The population genetic structure of 56 genomes was investigated using the software BAPS (version 6) [20] and STRUCTURE (version 2.3.4) [21] based on SNPs identified from the alignment of 528 single-copy core genes shared by the 56 genomes and integrated according to the arrangement of the genes on MDJK30 genome. BAPS assigns strains to inferred populations (K), representing the best fit for the observed genetic variation. We varied K from 2 to 10 and ran the experiment three times to confirm the clustering results. We ran the program STRUCTURE at values of k (the number of subpopulations 2–10) and Rep (repeats 5). STRUCTURE assumed k = 6 subpopulations and correlated allele frequencies, linkage model based on maker distances in base pairs, 10,000-iteration burnin and 10,000 iterations of sampling.

Average nucleotide identity (ANI) analysis

Average nucleotide identity (ANI), a method that can be applied to delineate species, was calculated to determine diversity at the genomic level [58]. JSpecies1.2.1 was used to analyze these genome sets for ANI and tetramer usage pattern, using the default parameters [58].

Functional category of genes

We analyzed the functional category of the genes of MDJK30 and core genome of lineage P using Cluster of Orthologous Group (COG) assignment [26]. The functional annotation of proteins was performed by alignment against the COG database of NCBI using amino acid sequences.

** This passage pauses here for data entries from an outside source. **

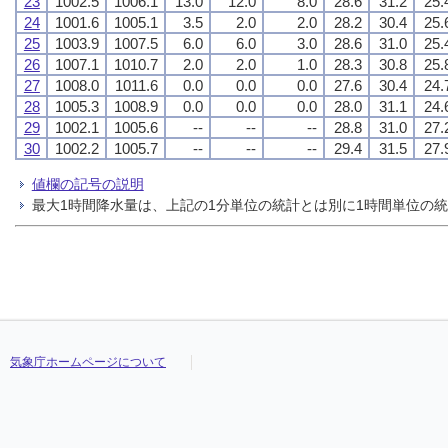
23
1002.5
1006.1
13.0
12.0
8.0
28.6
31.2
25.
24
1001.6
1005.1
3.5
2.0
2.0
28.2
30.4
25.
25
1003.9
1007.5
6.0
6.0
3.0
28.6
31.0
25.
26
1007.1
1010.7
2.0
2.0
1.0
28.3
30.8
25.
27
1008.0
1011.6
0.0
0.0
0.0
27.6
30.4
24.
28
1005.3
1008.9
0.0
0.0
0.0
28.0
31.1
24.
29
1002.1
1005.6
--
--
--
28.8
31.0
27.
30
1002.2
1005.7
--
--
--
29.4
31.5
27.
値欄の記号の説明
最大1時間降水量は、上記の1分単位の統計とは別に1時間単位の
気象庁ホームページについて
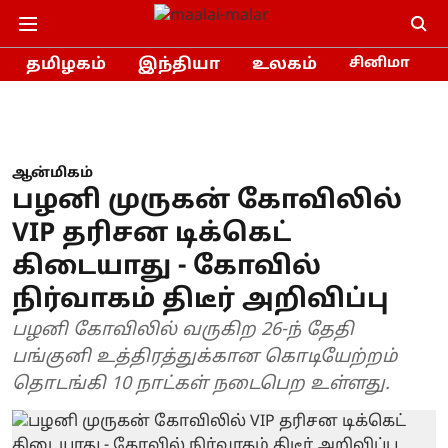
தமிழகம்
இந்தியா
உலகம்
சினிமா
ஆன்மிகம்
பழனி முருகன் கோவிலில்
VIP தரிசன டிக்கெட்
கிடையாது - கோவில்
நிர்வாகம் திடீர் அறிவிப்பு
பழனி கோவிலில் வருகிற 26-ந் தேதி
பங்குனி உத்திரத்துக்கான கொடியேற்றம்
தொடங்கி 10 நாட்கள் நடைபெற உள்ளது.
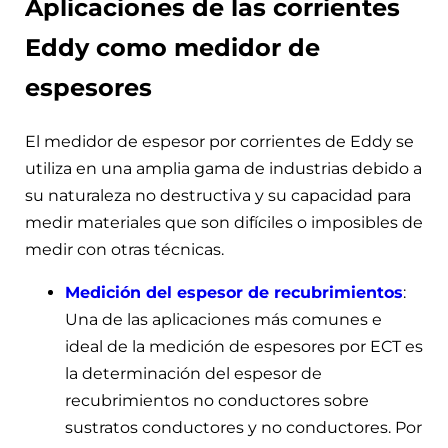
Aplicaciones de las corrientes
Eddy como medidor de
espesores
El medidor de espesor por corrientes de Eddy se
utiliza en una amplia gama de industrias debido a
su naturaleza no destructiva y su capacidad para
medir materiales que son difíciles o imposibles de
medir con otras técnicas.
Medición del espesor de recubrimientos
:
Una de las aplicaciones más comunes e
ideal de la medición de espesores por ECT es
la determinación del espesor de
recubrimientos no conductores sobre
sustratos conductores y no conductores. Por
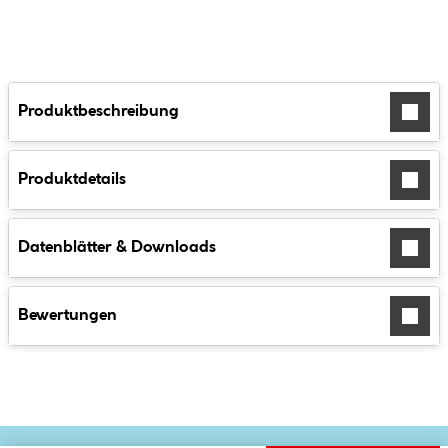
Produktbeschreibung
Produktdetails
Datenblätter & Downloads
Bewertungen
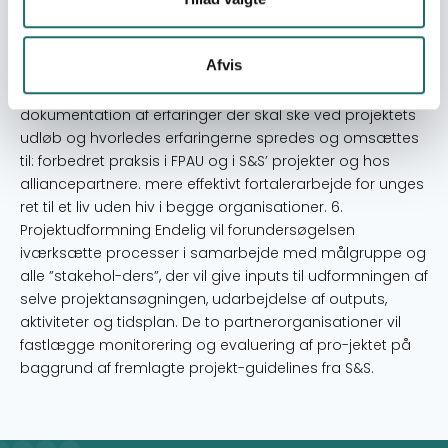
udvælgelse af de strategiske alliancepartnere for
fortalerarbejde for en øget indsats for at nå projektets
mål. FPAUs rolle og kapacitet i fortalerarbejdet vil blive
Afvis
af-klaret og aktiviteter til en mere effektiv indsats vil blive
planlagt. Endelig vil det blive konkretiseret hvilken
dokumentation af erfaringer der skal ske ved projektets
udløb og hvorledes erfaringerne spredes og omsættes
til: forbedret praksis i FPAU og i S&S’ projekter og hos
alliancepartnere. mere effektivt fortalerarbejde for unges
ret til et liv uden hiv i begge organisationer. 6.
Projektudformning Endelig vil forundersøgelsen
iværksætte processer i samarbejde med målgruppe og
alle ”stakehol-ders”, der vil give inputs til udformningen af
selve projektansøgningen, udarbejdelse af outputs,
aktiviteter og tidsplan. De to partnerorganisationer vil
fastlægge monitorering og evaluering af pro-jektet på
baggrund af fremlagte projekt-guidelines fra S&S.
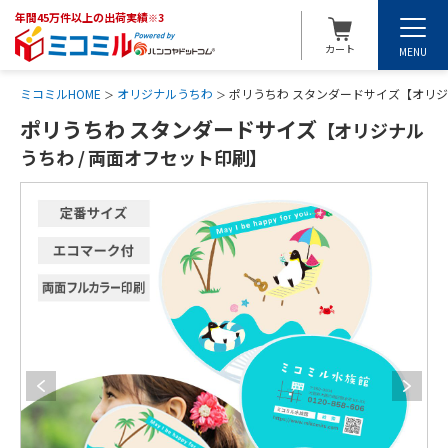
年間45万件以上の出荷実績
※3
カート
MENU
ミコミルHOME
オリジナルうちわ
ポリうちわ スタンダードサイズ【オリジ
ポリうちわ スタンダードサイズ
【オリジナル
うちわ / 両面オフセット印刷】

The secondary metabolisms analysis

The gene cluster related to secondary metabolism was identified and the putative structure was deduced using antiSMASH on the default parameters [16] (http://antismash.secondarymetabolites.org). The results obtained from genomic sequence correlated with NRPS pathway consisted of detailed functional domain annotation, predicted core structure, and the levels of genomic identity to known homologous gene clusters catalogued in the Minimum Information on Biosynthetic Gene Cluster (MIBiG).

Comparative genomics

Genomic features were visualized using DNAplotter [59]. The circular maps were generated using BLAST Ring Image Generator (BRIG) software [60]. The PHAge search tool (PHAST) was utilized to find the prophages [61]. Genomic islands were predicted using IslandViewer [62]. Insertion sequences were predicted using the IS Finder database [63]. The clustered regularly interspaced short palindromic repeats (CRISPRs) were predicted with the CRISPR recognition tool (CRT) [64].

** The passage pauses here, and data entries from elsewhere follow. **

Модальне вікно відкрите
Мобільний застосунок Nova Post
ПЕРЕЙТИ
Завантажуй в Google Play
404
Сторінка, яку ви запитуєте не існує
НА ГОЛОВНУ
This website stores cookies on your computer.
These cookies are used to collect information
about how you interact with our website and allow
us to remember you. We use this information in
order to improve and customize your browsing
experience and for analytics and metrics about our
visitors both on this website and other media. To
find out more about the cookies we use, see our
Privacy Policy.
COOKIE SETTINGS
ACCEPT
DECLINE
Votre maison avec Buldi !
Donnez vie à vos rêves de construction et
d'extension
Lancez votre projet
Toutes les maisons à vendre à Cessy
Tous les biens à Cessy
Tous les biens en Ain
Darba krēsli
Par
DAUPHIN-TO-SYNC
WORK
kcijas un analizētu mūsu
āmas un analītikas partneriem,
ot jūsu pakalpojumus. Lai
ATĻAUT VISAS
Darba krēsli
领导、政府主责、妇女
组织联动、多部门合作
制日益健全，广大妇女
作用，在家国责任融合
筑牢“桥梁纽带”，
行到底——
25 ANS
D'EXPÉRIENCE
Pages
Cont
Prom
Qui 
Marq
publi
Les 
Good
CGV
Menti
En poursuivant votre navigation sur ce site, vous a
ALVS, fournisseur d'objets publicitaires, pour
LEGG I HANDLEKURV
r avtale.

To examine the evolutionary origin and distribution of the secondary metabolism gene cluster, we located and screened the biosynthetic and transport-related genes and regions of gene clusters using the LS-BSR tool [65].

Genome mining of LanM-like enzymes

To identify LanM-like enzymes of Paralichenicidin, PSI-BLAST searches of the NCBI non-redundant protein database were performed using the LanM protein sequences as the query. Hits were selected with E-values lower than 1e-6.

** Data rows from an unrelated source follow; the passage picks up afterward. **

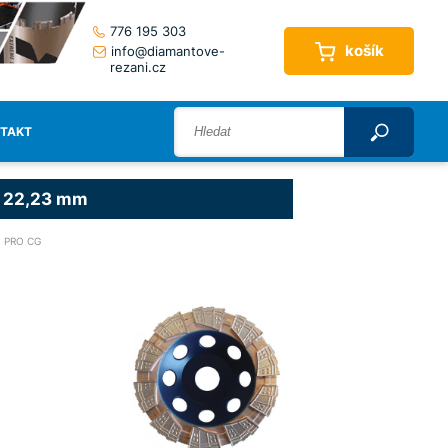
776 195 303
košík
info@diamantove-
rezani.cz
TAKT
x 22,23 mm
PRO CG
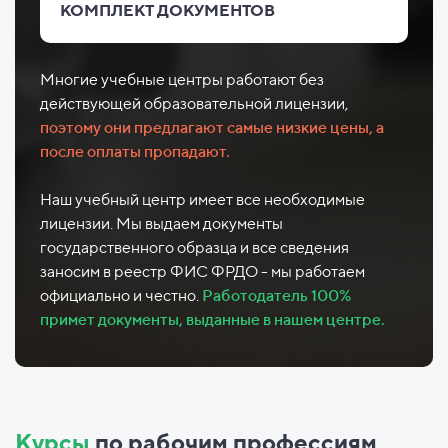
КОМПЛЕКТ ДОКУМЕНТОВ
Многие учебные центры работают без
действующей образовательной лицензии,
поэтому они предлагают самые низкие цены, а
после оплаты пропадают.
Наш учебный центр имеет все необходимые
лицензии. Мы выдаем документы
государственного образца и все сведения
заносим в реестр ФИС ФРДО - мы работаем
официально и честно.
Работодатель 100%
примет документы, выданные в нашем центре.
Курсы
по рабочим профессиям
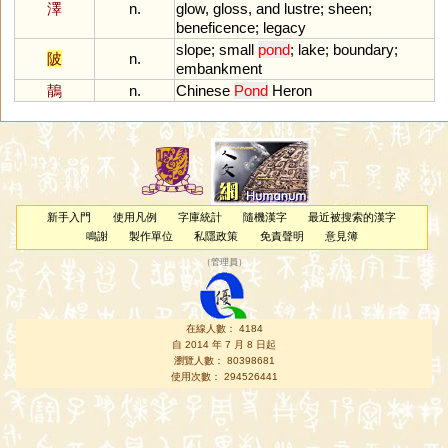
澤
n.
glow
,
gloss
,
and
lustre
;
sheen
;
beneficence
;
legacy
slope
;
small
pond
;
lake
;
boundary
;
陂
n.
embankment
鶄
n.
Chinese
Pond
Heron
新手入門
使用凡例
字庫統計
隨機漢字
最近被搜索的漢字
鳴謝
製作單位
私隱政策
免責聲明
意見簿
（
管理員
）
在線人數： 4184
自 2014 年 7 月 8 日起
瀏覽人數： 80398681
使用次數： 294526441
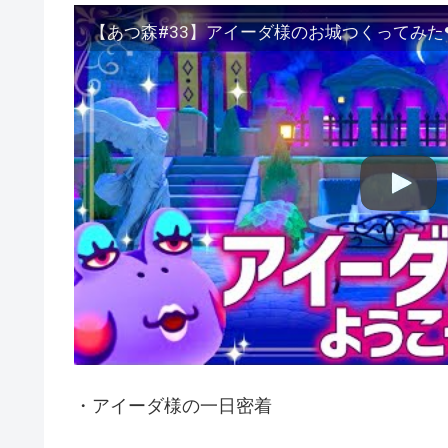
・アイーダ様の一日密着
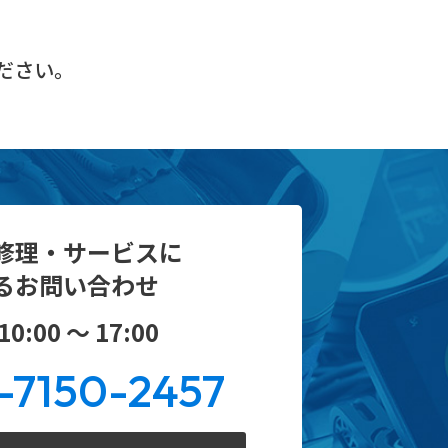
ださい。
修理・サービスに
るお問い合わせ
0:00 ～ 17:00
-7150-2457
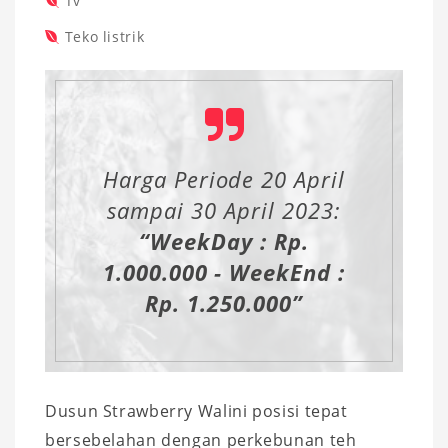
Tv
Teko listrik
Harga Periode 20 April
sampai 30 April 2023:
“WeekDay : Rp.
1.000.000 - WeekEnd :
Rp. 1.250.000”
Dusun Strawberry Walini posisi tepat
bersebelahan dengan perkebunan teh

Analysis for positive selection

MEGA [55] was used to construct maximum likelihood phylogenetic trees with the GTR model of nucleotide substitution for the core peptide coding region of LanA1 and LanA2. The resulting ML trees were applied to subsequent selection analysis. Positive selection was assessed in the program codeml in the PAMLX [42]. Positive selection in coding regions can be estimated by calculating the ratio of the nonsynonymous substitution rate to the synonymous substitution rate (dN/dS, represented by the omerga parameter in codeml.). The likelihood ratio test (LRT) were then carried out to infer the occurrence of core peptide coding region under positive selection pressure through two different comparisons of model M1 (neutral) with model M2 (selection) and model M7 (neutral) with model M8 (selection). P values were determined from the LRT scores calculated by the module Chi-square of the PAMLX [42].